- [WHAT THE TASK ASKS] From the top of the entries, reproduce each line exactly, stopping after the line that contains "text: ревности ->". Omit pictures.

- [DATA TO PROCESS]
=== Begin Enclosure ===
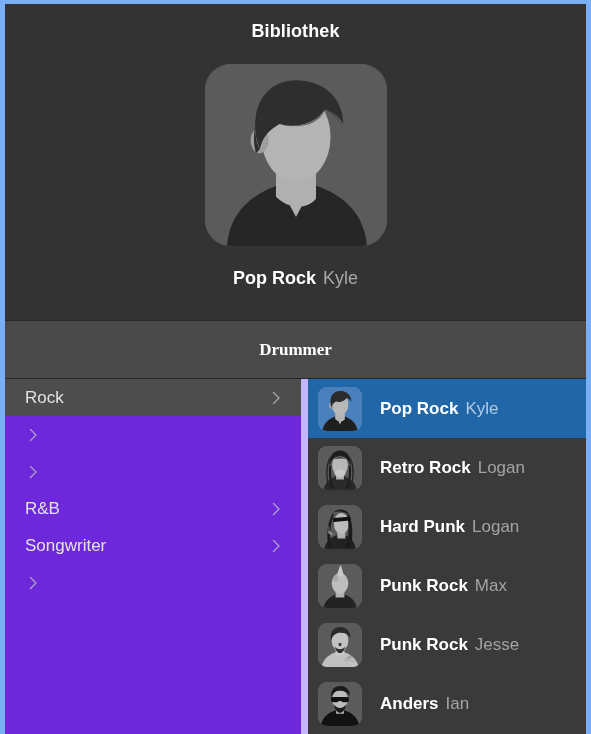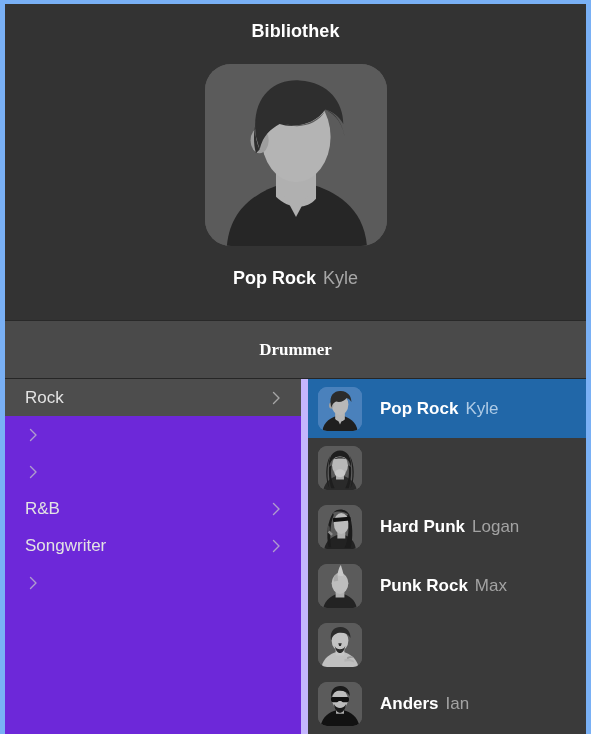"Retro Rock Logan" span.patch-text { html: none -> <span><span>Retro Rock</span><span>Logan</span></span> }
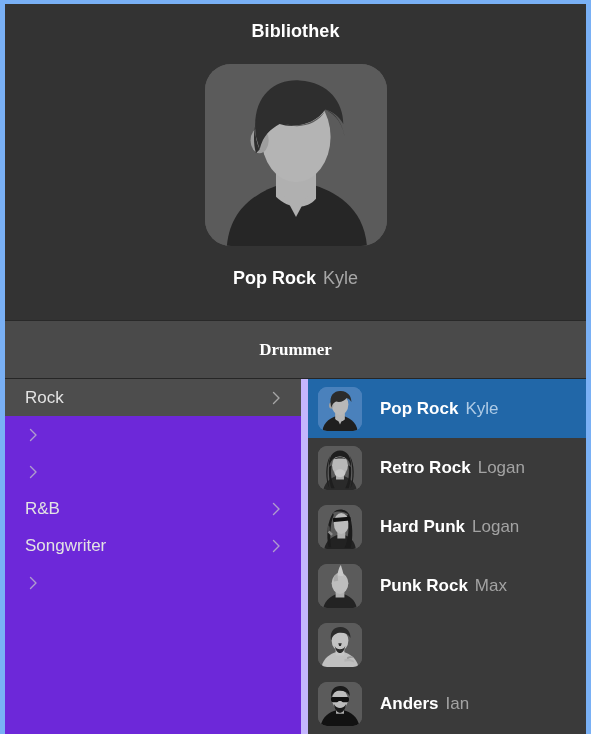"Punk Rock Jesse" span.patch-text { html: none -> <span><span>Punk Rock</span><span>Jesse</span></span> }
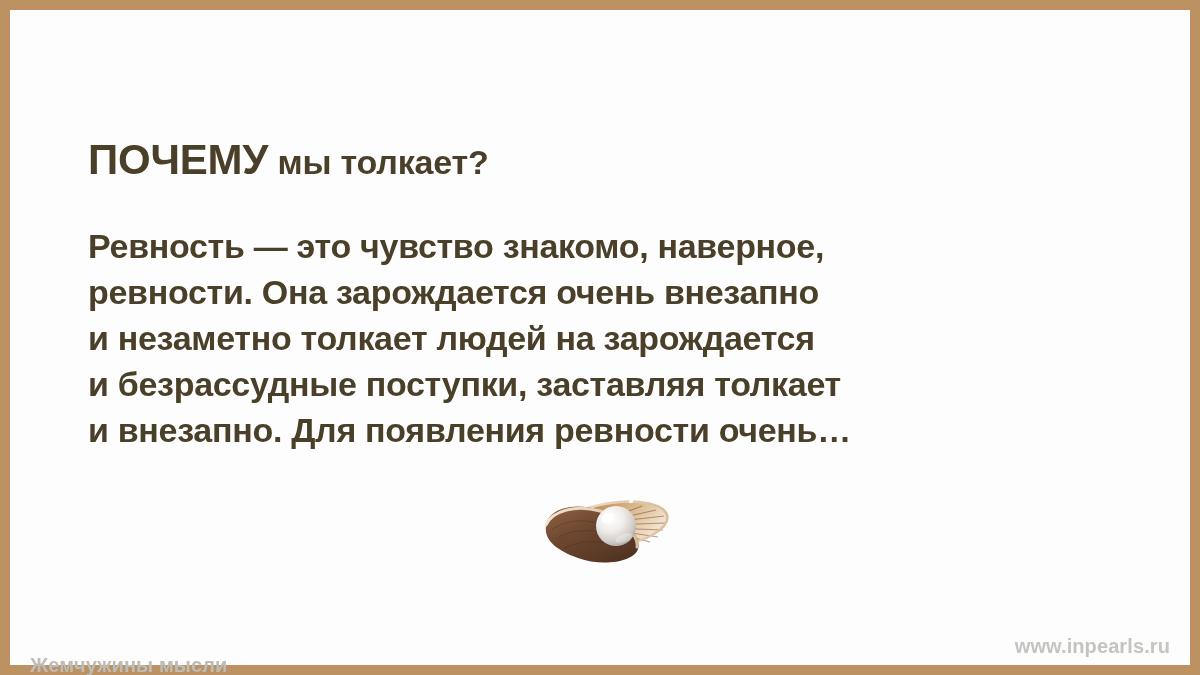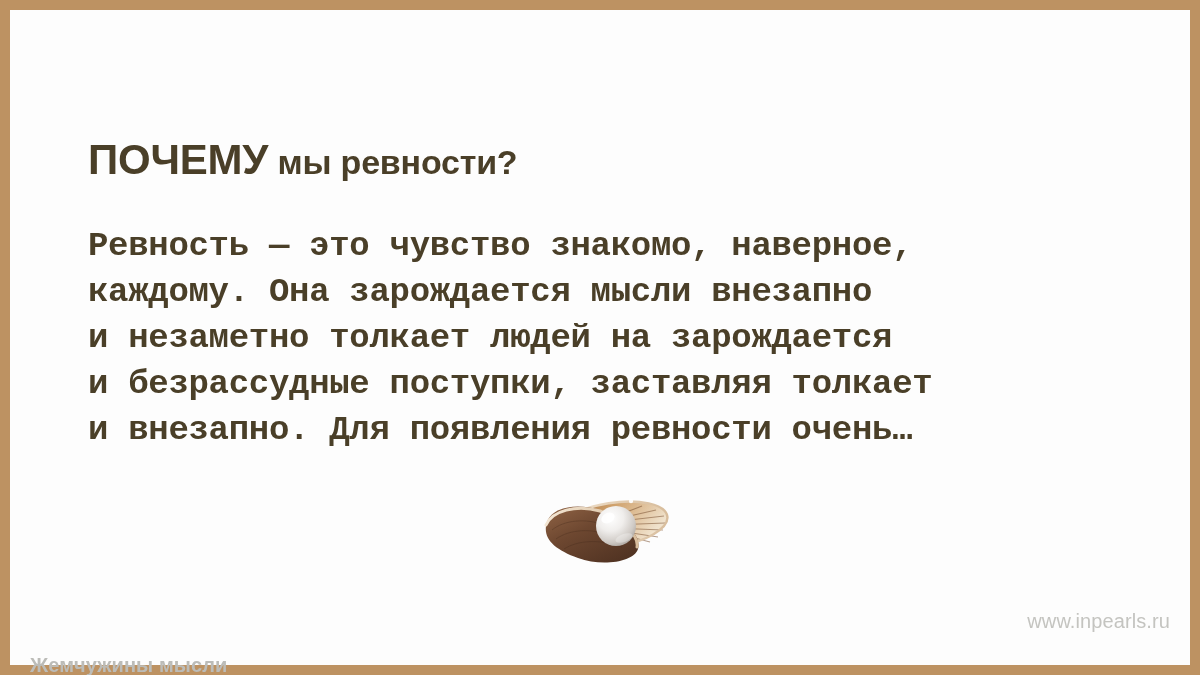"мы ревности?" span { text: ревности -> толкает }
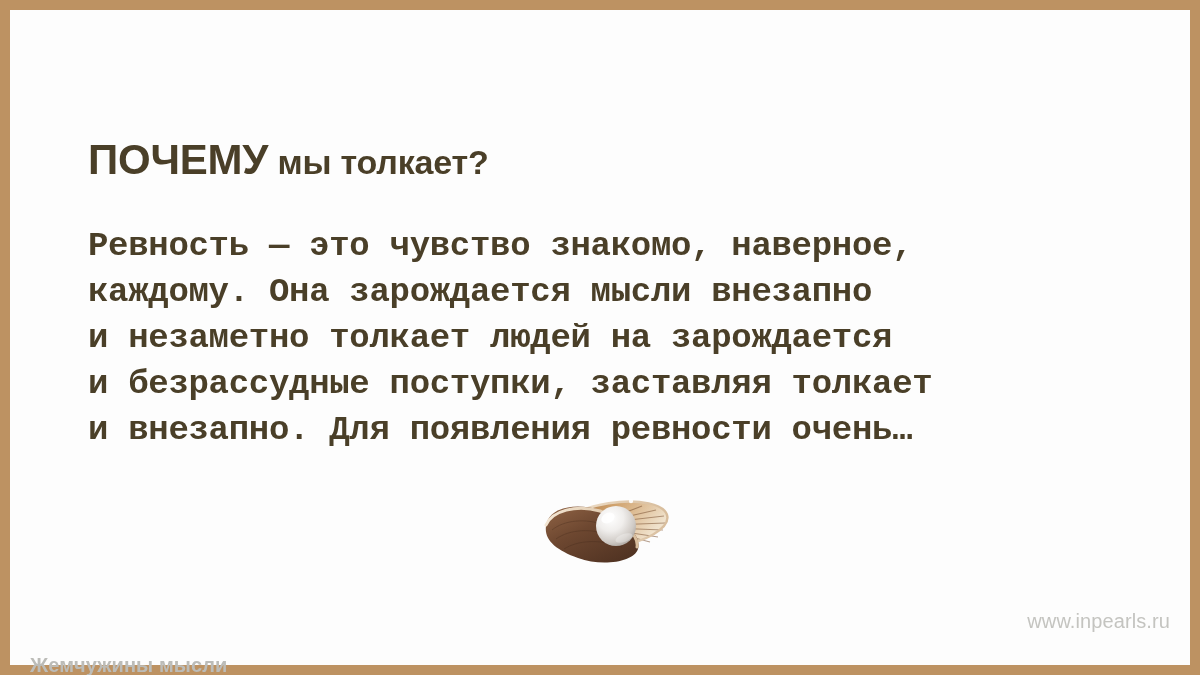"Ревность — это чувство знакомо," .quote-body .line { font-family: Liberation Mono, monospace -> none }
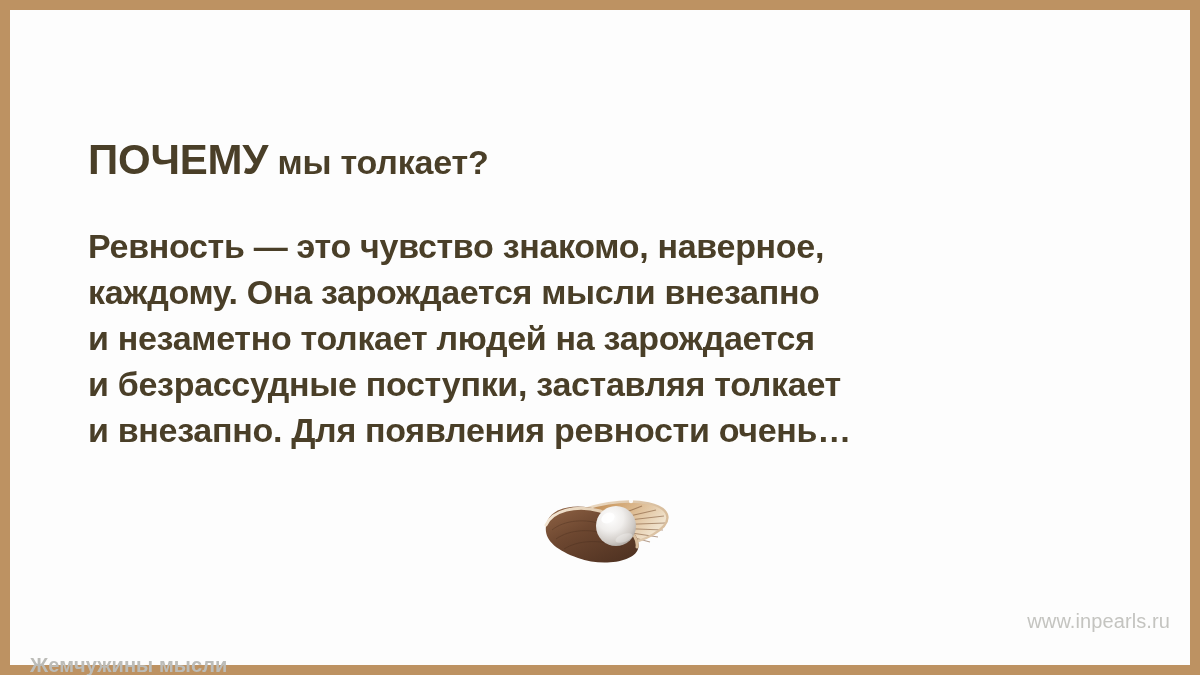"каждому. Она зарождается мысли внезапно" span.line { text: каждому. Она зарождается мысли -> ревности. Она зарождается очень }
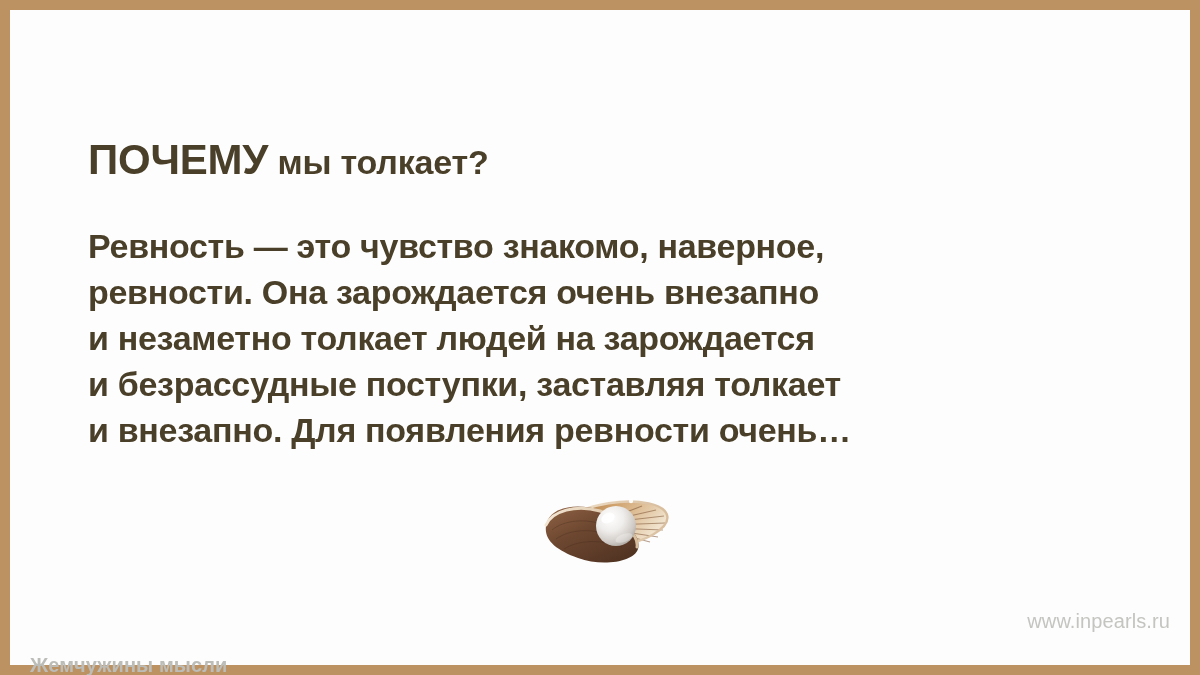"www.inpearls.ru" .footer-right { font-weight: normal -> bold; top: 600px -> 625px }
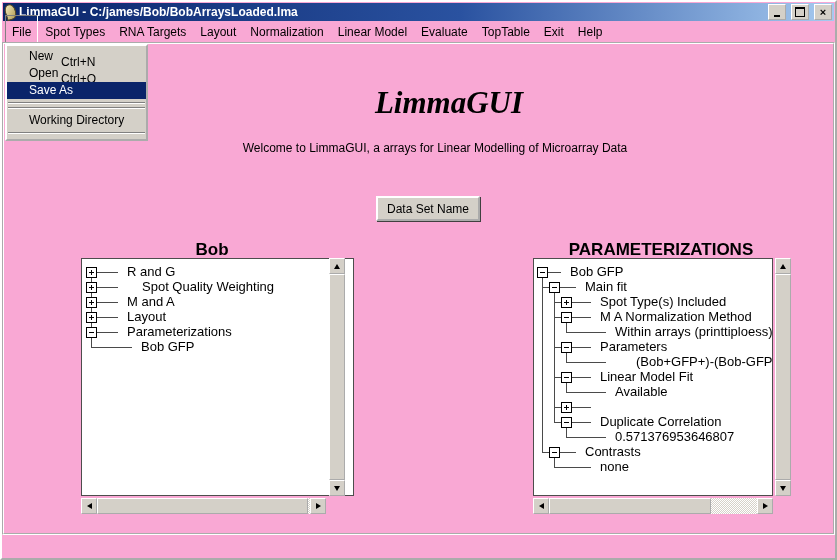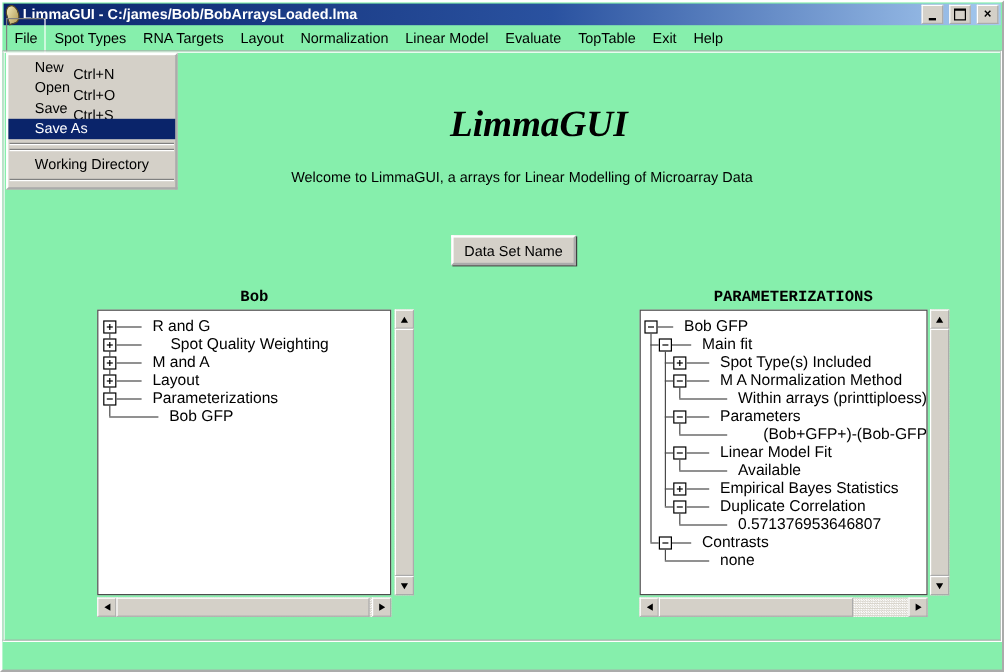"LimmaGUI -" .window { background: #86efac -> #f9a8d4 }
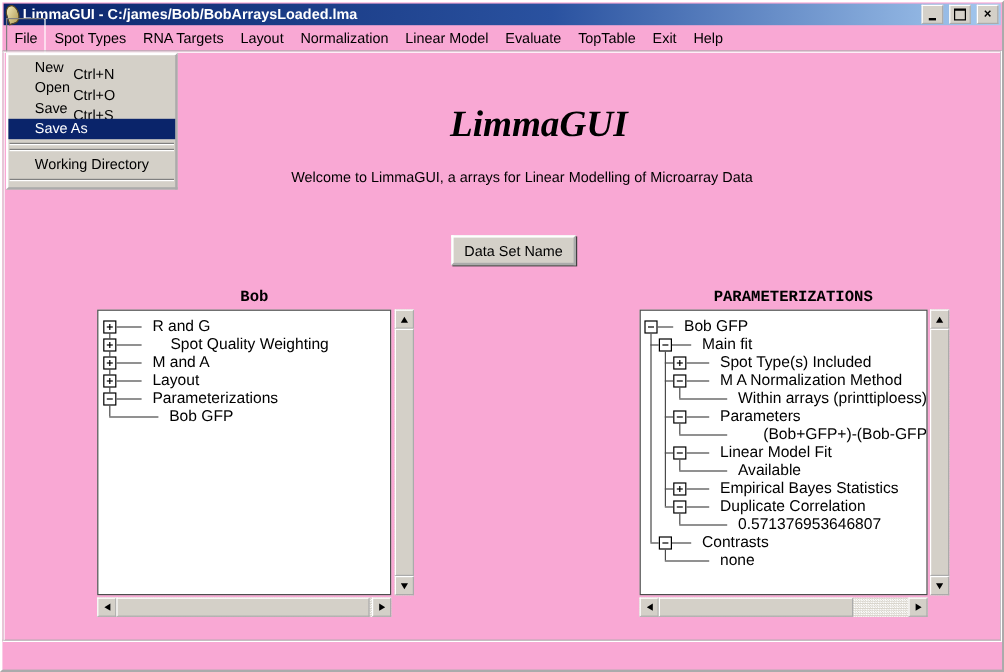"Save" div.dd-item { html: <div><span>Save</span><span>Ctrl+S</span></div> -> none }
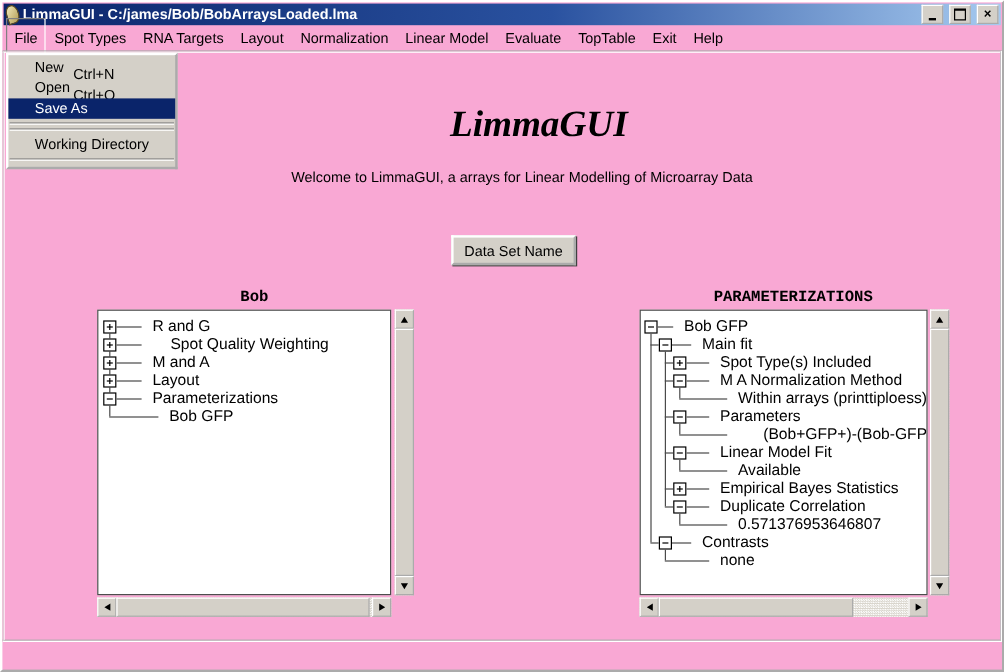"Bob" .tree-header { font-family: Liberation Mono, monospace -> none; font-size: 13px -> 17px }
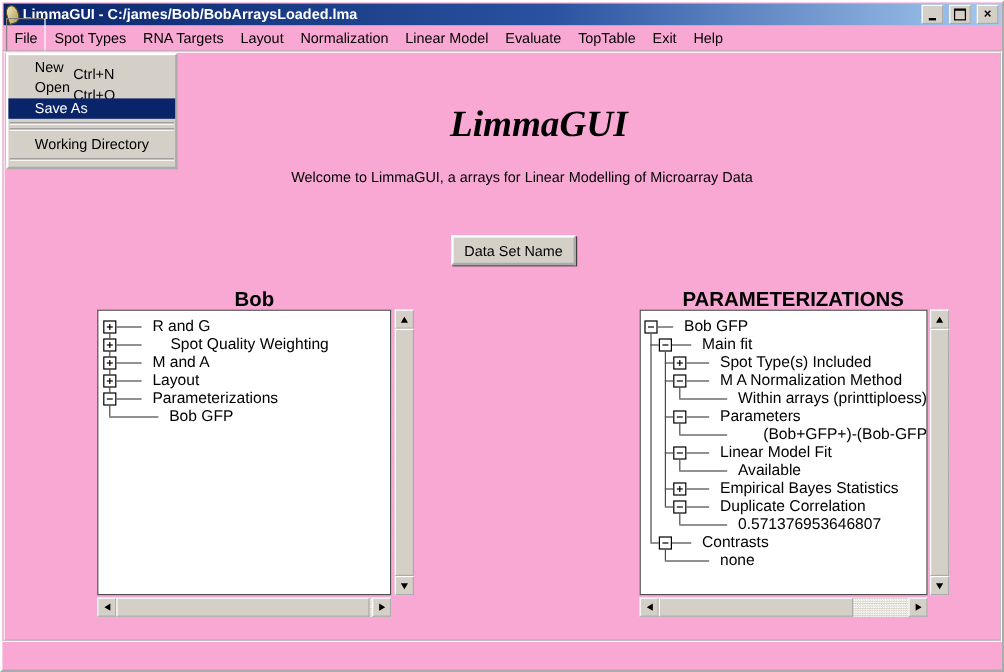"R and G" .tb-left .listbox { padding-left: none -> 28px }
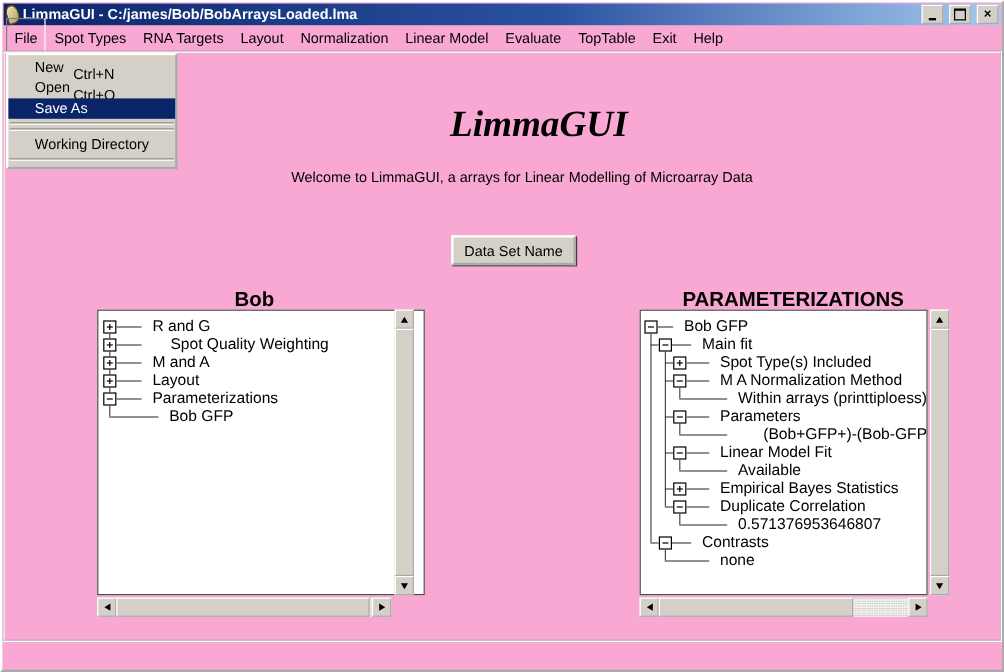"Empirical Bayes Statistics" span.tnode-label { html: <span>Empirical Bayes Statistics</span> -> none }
=== End Enclosure ===
- [ANSWER SECTION]
"Retro Rock Logan" span.patch-text { html: none -> <span><span>Retro Rock</span><span>Logan</span></span> }
"Punk Rock Jesse" span.patch-text { html: none -> <span><span>Punk Rock</span><span>Jesse</span></span> }
"мы ревности?" span { text: ревности -> толкает }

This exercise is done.